To sum up, Romania adopted the Swedish model of the Ombudsman and prepared the legal framework for the establishment of this institution, but did not prepared society for it. The original friendly and soft law approaches of the Ombudsman did not bode well in a legal system recovering from a totalitarian regime. The core functions of the institution were disregarded and not put to use properly. There are petitions, enquiries, and investigations followed by recommendations for public administration and special reports, but they are not known to the population and do not illustrate the institution’s role in society. The Ombudsman is not a creator or enforcer of good administrative norms. The role of the institution regarding the function of mediation between citizens and administration is less visible than that of constitutional arbiter between the powers of the state.

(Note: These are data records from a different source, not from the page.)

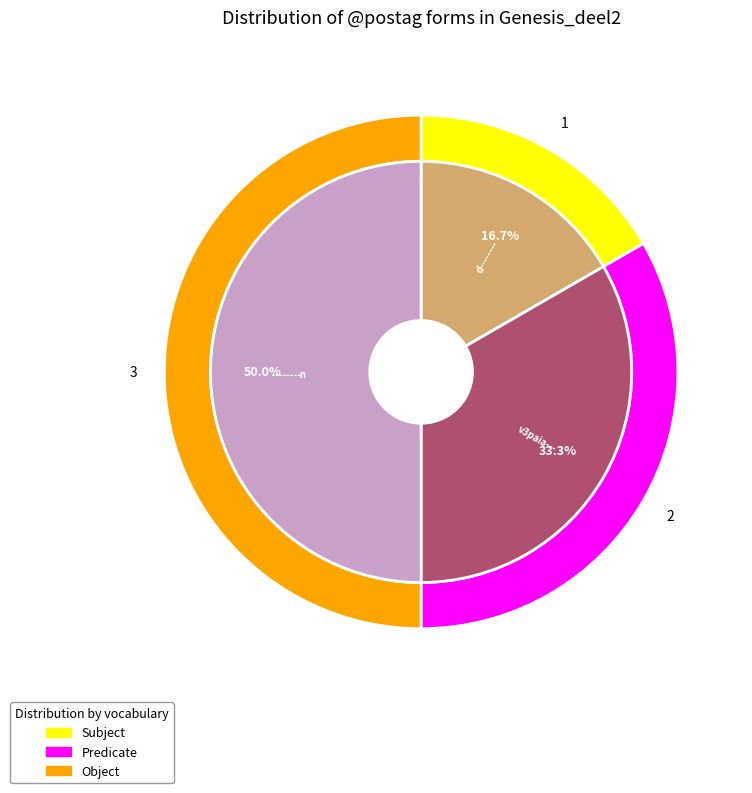

What percentage do Leuven|Genesis_deel2|334|1 and Leuven|Genesis_deel2|334|3 together represent?

66.7%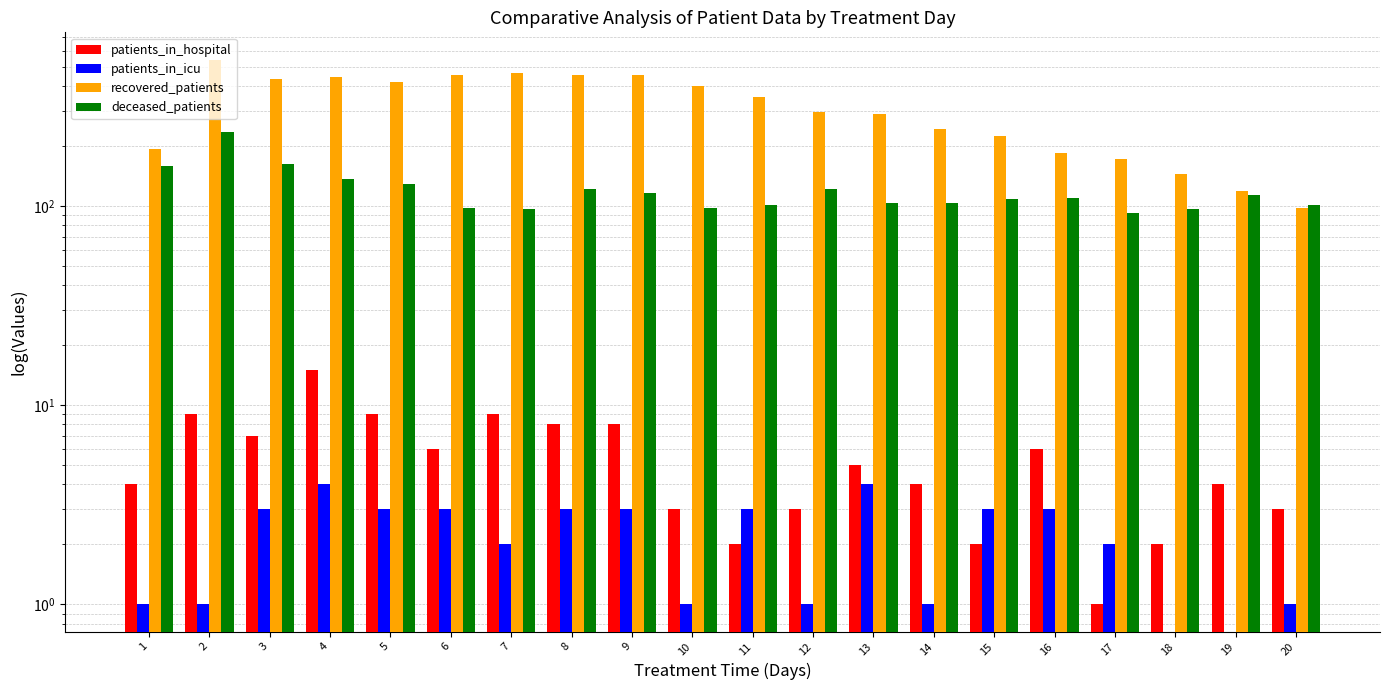

How many values in the patients_in_hospital series are below 5?

10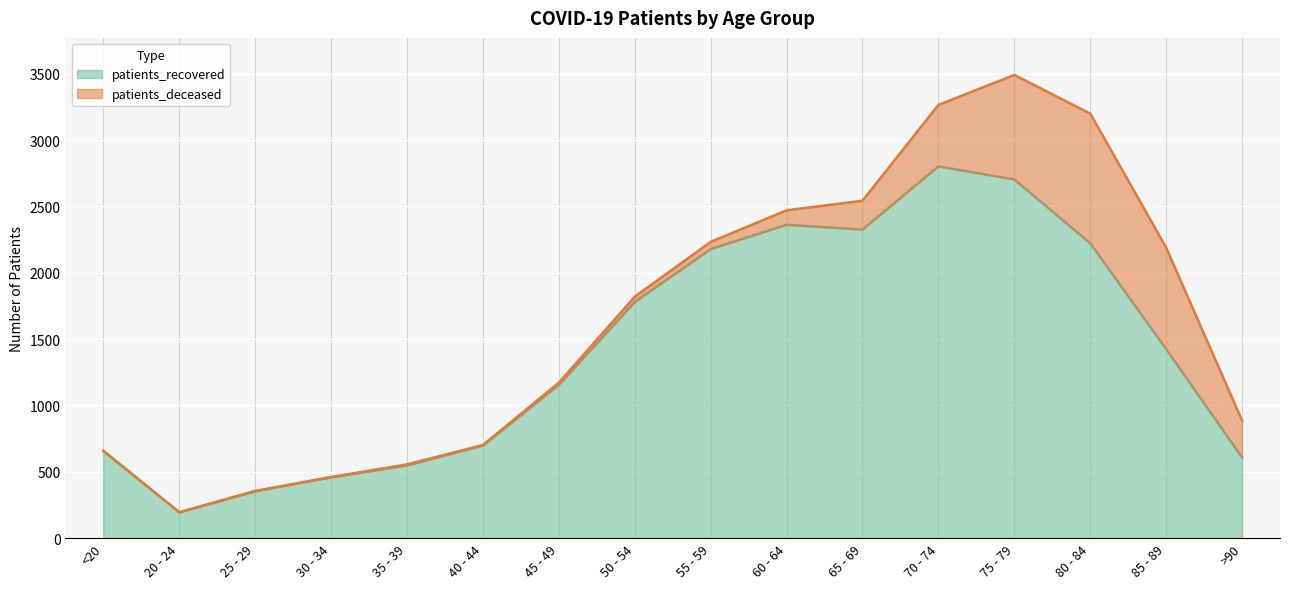

The value of patients_recovered at 85 - 89 is 1990. True or false?

False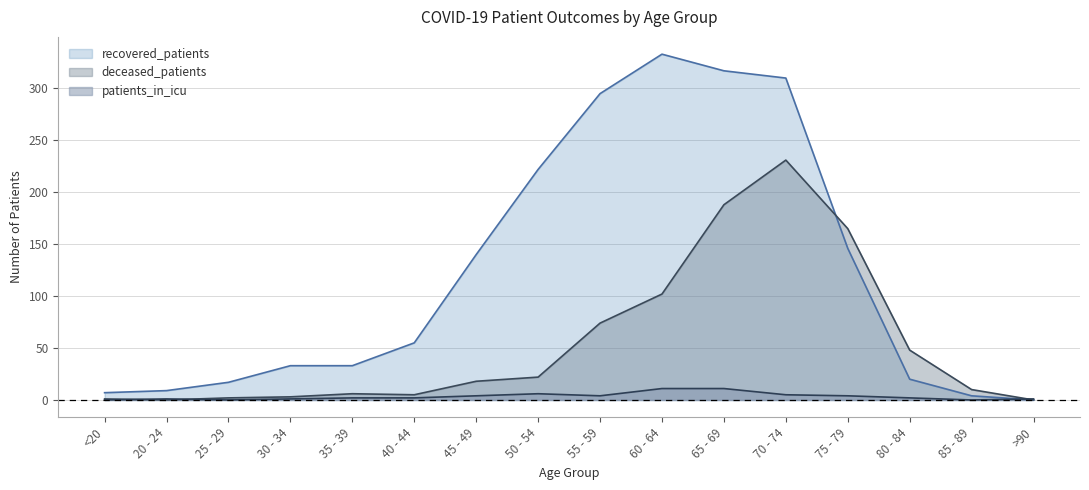

Between 30 - 34 and 80 - 84, which series saw the biggest shift?

deceased_patients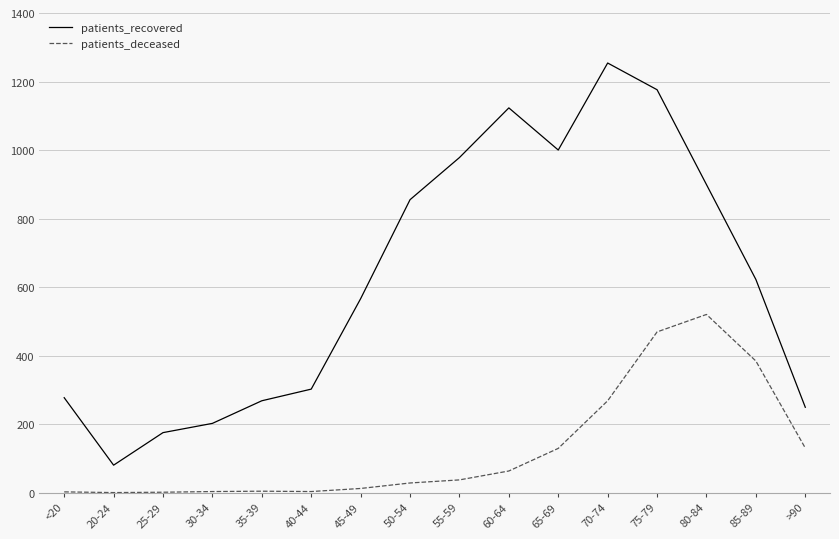

Rank the series by their maximum value, from highest to lowest.

patients_recovered, patients_deceased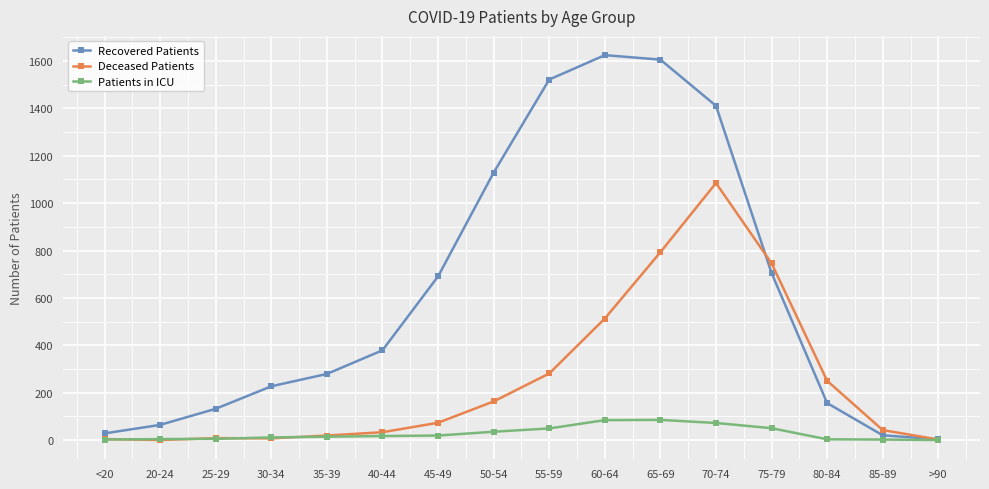

What is the maximum value for Deceased Patients?

1085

In time, the institution has tried to assume tasks that are more in line with the legal culture of the country: hard law powers such as standing to sue in courts or at the Constitutional Court. The prestige of the office holder plays an important role, so the main influence over the institution has been exercised by a constitutional law professor and former judge at the Constitutional Court. The independence of the institution is still in question, as recent office holders were previously politicians.
Overall, the Ombudsman proves to be a quasi-successful legal transplant, taking a consecrated model but adapting it to the ‘domestic’ realities of a transitional legal system. Moreover, having all the required features of a model Ombudsman, and with an appropriate office holder, the Romanian Ombudsman can become an effective and visible defender of the rights of the citizens in relation to public administration and an enforcer of norms of good administration.